> _KUTIPAN TERPILIH_
Bank BRI memang memiliki fokus segmentasi kredit yang berbeda dengan bank BUMN lainnya. Sesuai slogannya, bank wong cilik ini lebih fokus menyalurkan kreditnya ke sektor usaha mikro, kecil dan menengah (UMKM). Tahun lalu, portofolio kredit BRI yang mencapai Rp 635 triliun didominasi pembiayaan ke sektor UMKM dengan porsi 73%. Sisanya mengucur ke kredit korporasi. “Secara perlahan, akan kami tingkatkan porsi kredit infrastruktur,” kata Kuswiyoto kepada Tabloid KONTAN.

Kuswiyoto menambahkan, untuk penyaluran kredit infrastruktur tahun ini, pihaknya baru menerima sedikit proposal pengajuan pembiayaan. Karena itu, ia tidak berani memastikan sektor infrastruktur apa saja yang akan mendominasi pembiayaan kredit BRI di tahun ini. Yang jelas, kata dia, BRI bakal  menyalurkan kredit ke semua jenis proyek infrastruktur seperti jalan tol, energi listrik, pelabuhan, dan bandar udara. 

Di sepanjang tahun lalu, emiten dengan kode saham BBRI ini banyak membiayai proyek-proyek infrastruktur di sektor energi listrik, jalan tol, dan perkeretaapian. “Intinya, kami telah menyiapkan pendanaan untuk kredit infrastruktur. Soal proyek yang akan kami biayai, tergantung proposal pengajuan yang masuk,” imbuh dia.

Kuswiyoto menambahkan, pasar kredit infrastruktur di dalam negeri masih terbuka lebar dan menguntungkan secara bisnis. “Secara bisnis, pasti menguntungkan kredit infrastruktur. Kalau tidak menguntungkan, bank tidak mau ikut sindikasi dalam kredit infrastruktur,” bebernya.

Alternatif pendanaan

Itu sebabnya, demi membiayai pinjaman ke sektor infrastruktur, BRI telah mencari alternatif pendanaan seperti penerbitan obligasi dan dana pihak ketiga (DPK). Catatan saja, DPK BRI pada 2016 mencapai Rp 723,8 triliun atau tumbuh 12,6% dibandingkan tahun sebelumnya sebesar Rp 642,8 triliun. Pertumbuhan pertumbuhan dana murah atau Current Account Saving Account (CASA) BRI, baik tabungan maupun giro, mencapai 60,6% dari total DPK.

Tidak mau kalah dengan para ‘saudaranya’, PT Bank Mandiri Tbk (Bank Mandiri) juga siap jor-joran mengalirkan kredit infrastruktur pada tahun ini. Yang terbaru, Rabu (29/3) dua pekan lalu, bank BUMN berlogo pita emas ini telah meneken komitmen penyaluran kredit sindikasi dengan PT Bank Central Asia Tbk (BCA) senilai Rp 1,87 triliun. Dalam sindikasi itu, Bank Mandiri dan Bank BCA masing-masing mengucurkan dana Rp 935 miliar.

Gelontoran dana kredit sindikasi itu disalurkan Bank Mandiri untuk kebutuhan dana proses pembebasan lahan ruas tol Semarang–Batang sepanjang 75 km.

> _INFORMASI YANG DIBERIKAN_
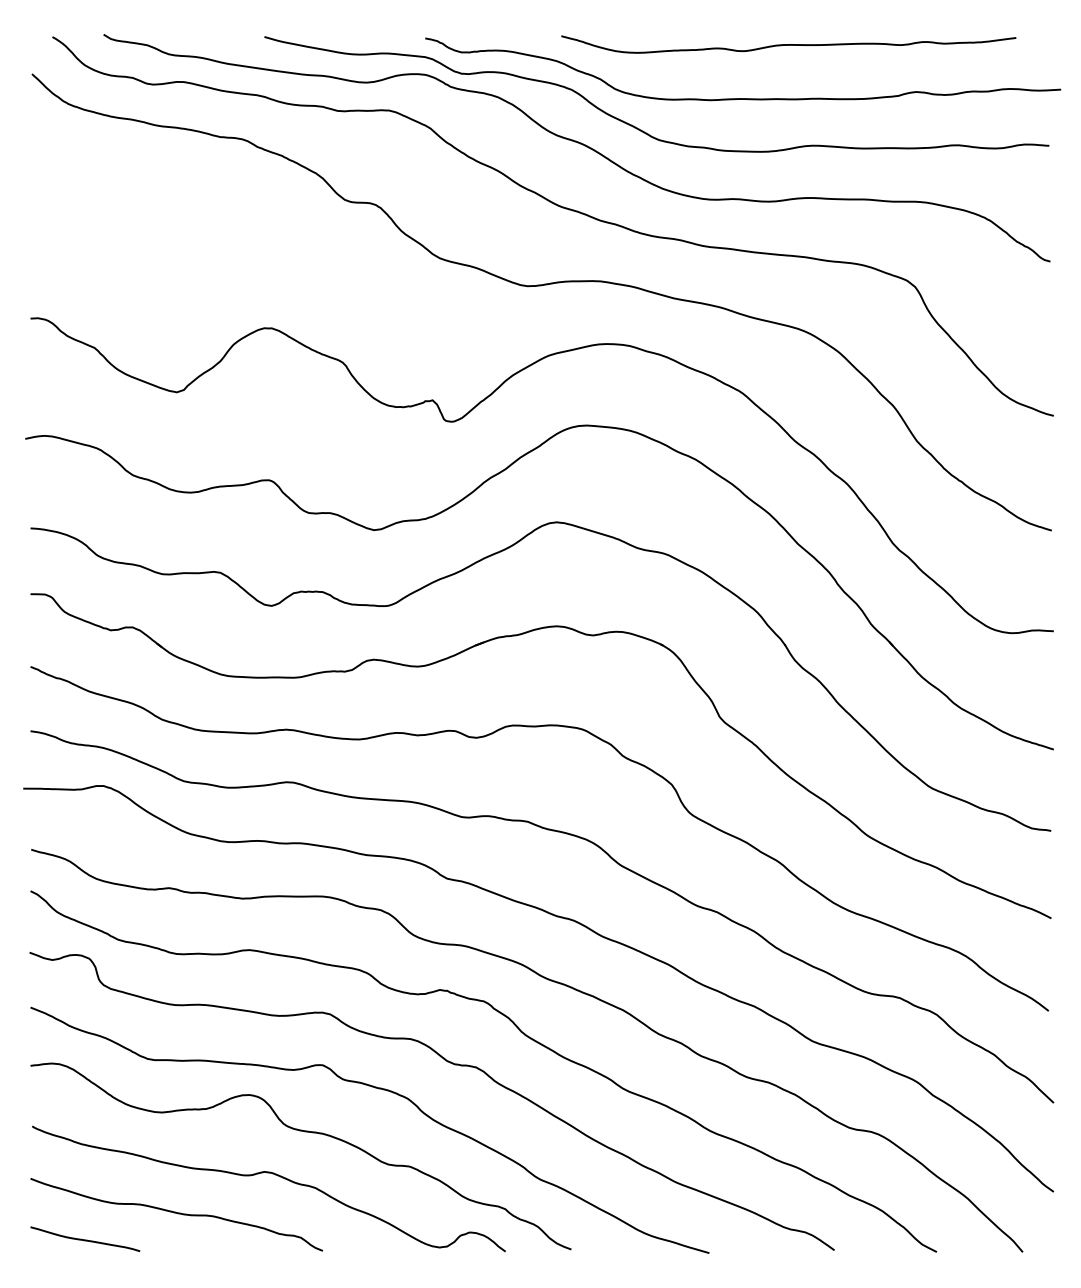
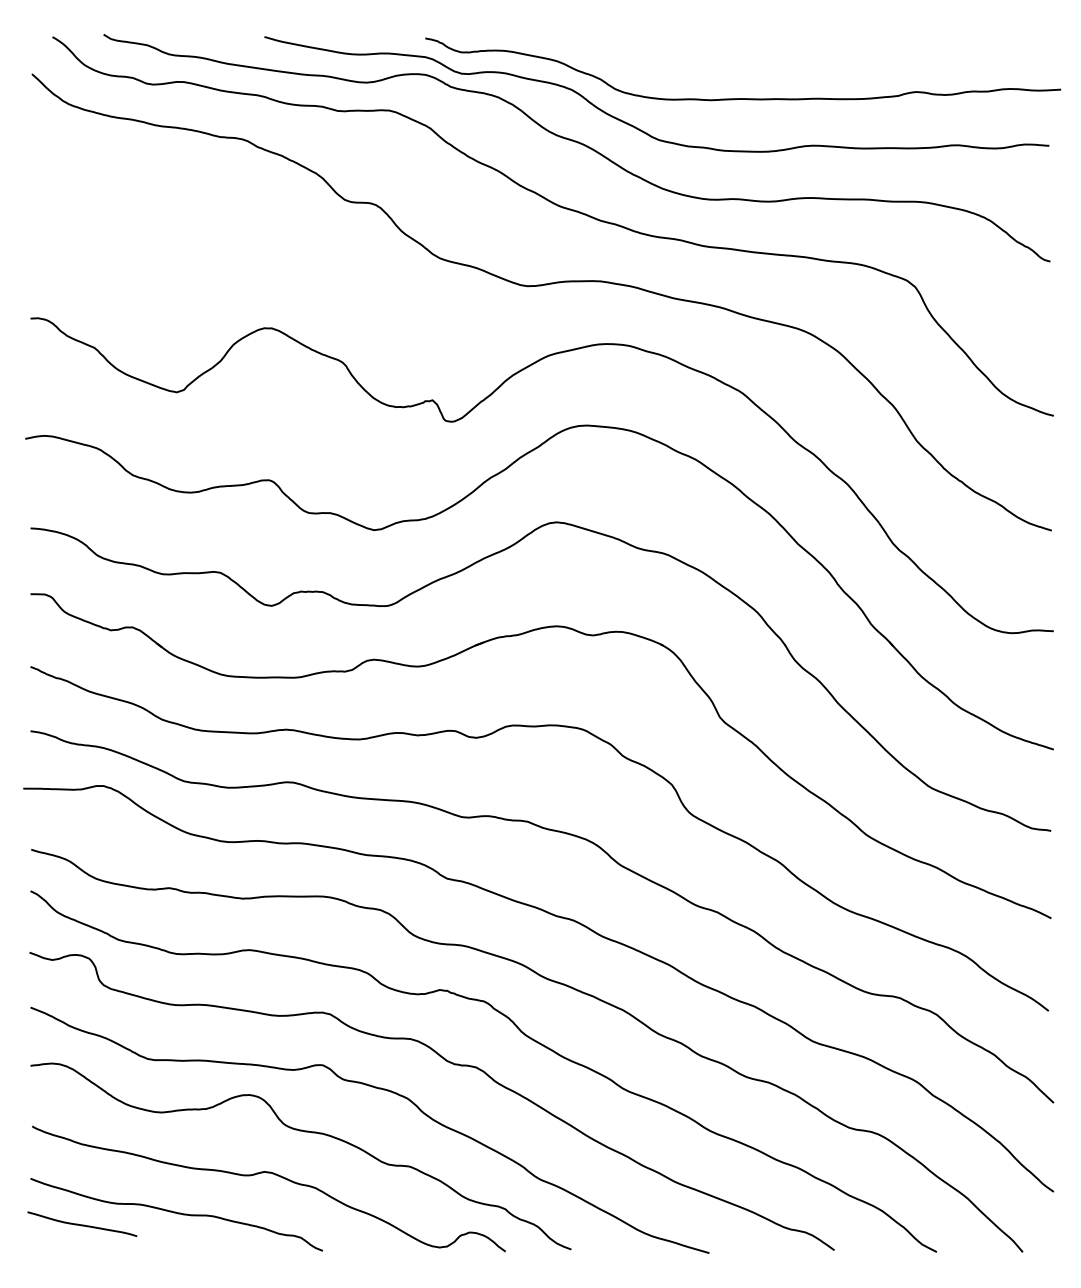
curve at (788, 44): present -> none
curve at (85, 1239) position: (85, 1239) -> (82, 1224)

> _INSTRUKSI A_
Tulis ulang bagian kutipan terpilih mulai dari "Tidak mau kalah" sampai "sepanjang 75 km.", dengan mengganti "Semarang–Batang" menjadi "Semarang–Pekalongan".
> _INSTRUKSI B_
Tolong sebutkan berapa DPK BRI pada 2016 menurut kutipan terpilih.

> _HASIL YANG BENAR A_
Tidak mau kalah dengan para ‘saudaranya’, PT Bank Mandiri Tbk (Bank Mandiri) juga siap jor-joran mengalirkan kredit infrastruktur pada tahun ini. Yang terbaru, Rabu (29/3) dua pekan lalu, bank BUMN berlogo pita emas ini telah meneken komitmen penyaluran kredit sindikasi dengan PT Bank Central Asia Tbk (BCA) senilai Rp 1,87 triliun. Dalam sindikasi itu, Bank Mandiri dan Bank BCA masing-masing mengucurkan dana Rp 935 miliar.

Gelontoran dana kredit sindikasi itu disalurkan Bank Mandiri untuk kebutuhan dana proses pembebasan lahan ruas tol Semarang–Pekalongan sepanjang 75 km.

> _HASIL YANG BENAR B_
Rp 723,8 triliun.